## Exercise directions
Copy out the lines of the records word for word, beginning with the line containing "This record shows" and ending with the line containing "-0.009631, -0.549309, 2.635733]]", both included. Leave the pictures out of your copy.

START Task data

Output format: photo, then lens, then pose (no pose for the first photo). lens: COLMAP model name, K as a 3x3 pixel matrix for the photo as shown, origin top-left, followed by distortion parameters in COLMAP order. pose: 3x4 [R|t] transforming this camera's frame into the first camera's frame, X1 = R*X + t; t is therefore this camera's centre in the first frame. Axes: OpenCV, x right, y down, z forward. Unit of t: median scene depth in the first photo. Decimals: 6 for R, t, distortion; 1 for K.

END Task data
START Task data

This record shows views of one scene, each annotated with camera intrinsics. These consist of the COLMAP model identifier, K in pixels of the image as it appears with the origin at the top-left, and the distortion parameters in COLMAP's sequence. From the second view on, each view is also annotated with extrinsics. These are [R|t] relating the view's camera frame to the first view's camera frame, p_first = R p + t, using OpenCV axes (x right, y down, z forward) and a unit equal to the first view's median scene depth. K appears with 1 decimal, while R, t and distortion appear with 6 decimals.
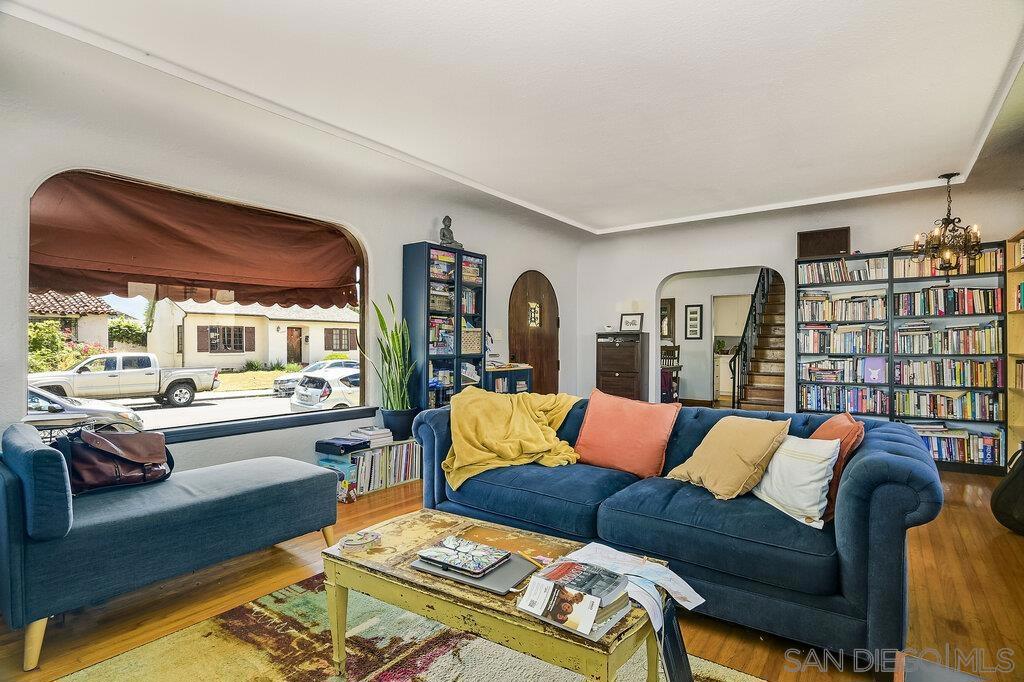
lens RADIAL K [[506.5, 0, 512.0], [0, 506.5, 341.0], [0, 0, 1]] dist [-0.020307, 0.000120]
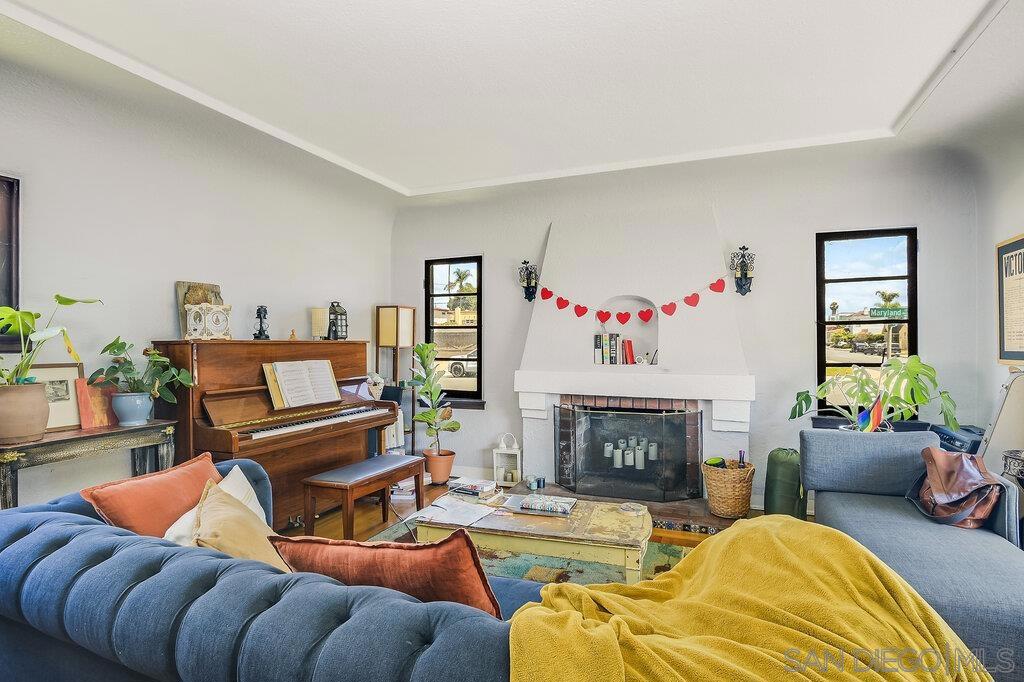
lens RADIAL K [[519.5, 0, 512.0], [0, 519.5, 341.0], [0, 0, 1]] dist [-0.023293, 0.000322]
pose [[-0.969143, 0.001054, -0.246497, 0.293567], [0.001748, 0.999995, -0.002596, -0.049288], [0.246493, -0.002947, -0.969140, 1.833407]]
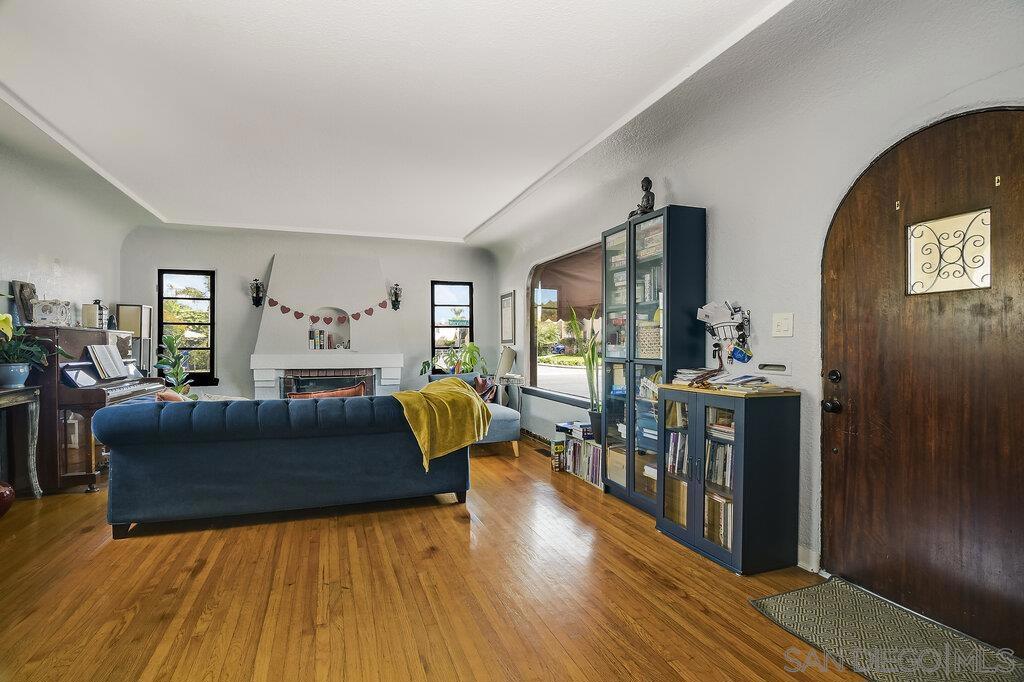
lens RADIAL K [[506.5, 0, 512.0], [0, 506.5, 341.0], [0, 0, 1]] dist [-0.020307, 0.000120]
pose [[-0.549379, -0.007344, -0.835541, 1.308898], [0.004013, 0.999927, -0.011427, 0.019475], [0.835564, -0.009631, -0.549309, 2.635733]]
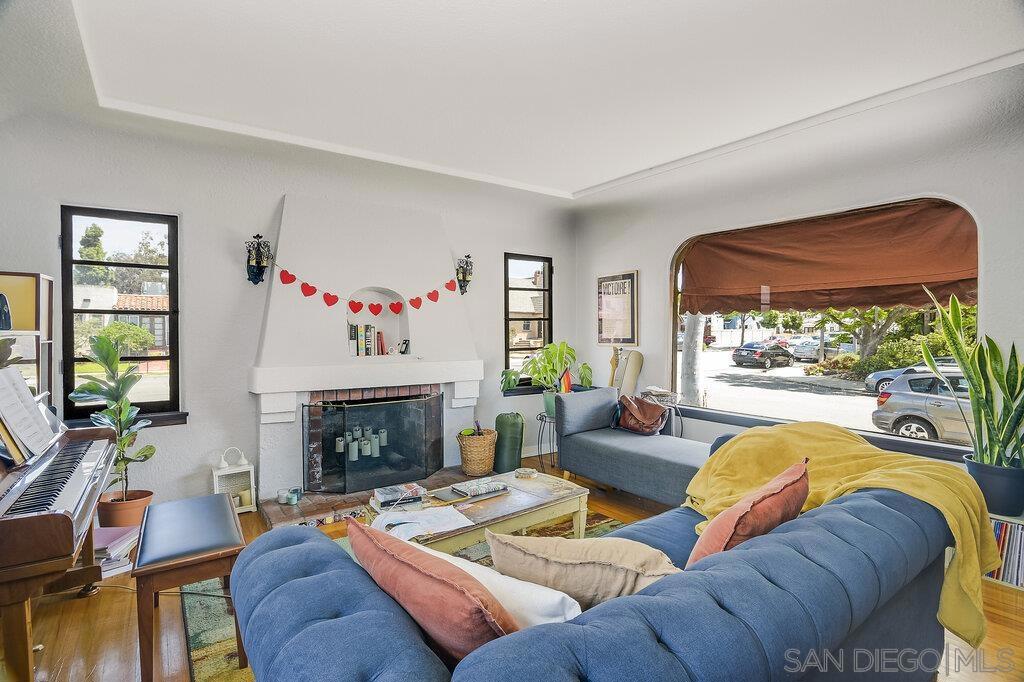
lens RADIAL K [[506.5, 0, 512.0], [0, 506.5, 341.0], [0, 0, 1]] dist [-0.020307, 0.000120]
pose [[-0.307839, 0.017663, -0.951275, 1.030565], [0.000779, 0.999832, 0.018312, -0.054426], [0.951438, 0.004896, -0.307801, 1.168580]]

END Task data

## Your solution
This record shows views of one scene, each annotated with camera intrinsics. These consist of the COLMAP model identifier, K in pixels of the image as it appears with the origin at the top-left, and the distortion parameters in COLMAP's sequence. From the second view on, each view is also annotated with extrinsics. These are [R|t] relating the view's camera frame to the first view's camera frame, p_first = R p + t, using OpenCV axes (x right, y down, z forward) and a unit equal to the first view's median scene depth. K appears with 1 decimal, while R, t and distortion appear with 6 decimals.
lens RADIAL K [[506.5, 0, 512.0], [0, 506.5, 341.0], [0, 0, 1]] dist [-0.020307, 0.000120]
lens RADIAL K [[519.5, 0, 512.0], [0, 519.5, 341.0], [0, 0, 1]] dist [-0.023293, 0.000322]
pose [[-0.969143, 0.001054, -0.246497, 0.293567], [0.001748, 0.999995, -0.002596, -0.049288], [0.246493, -0.002947, -0.969140, 1.833407]]
lens RADIAL K [[506.5, 0, 512.0], [0, 506.5, 341.0], [0, 0, 1]] dist [-0.020307, 0.000120]
pose [[-0.549379, -0.007344, -0.835541, 1.308898], [0.004013, 0.999927, -0.011427, 0.019475], [0.835564, -0.009631, -0.549309, 2.635733]]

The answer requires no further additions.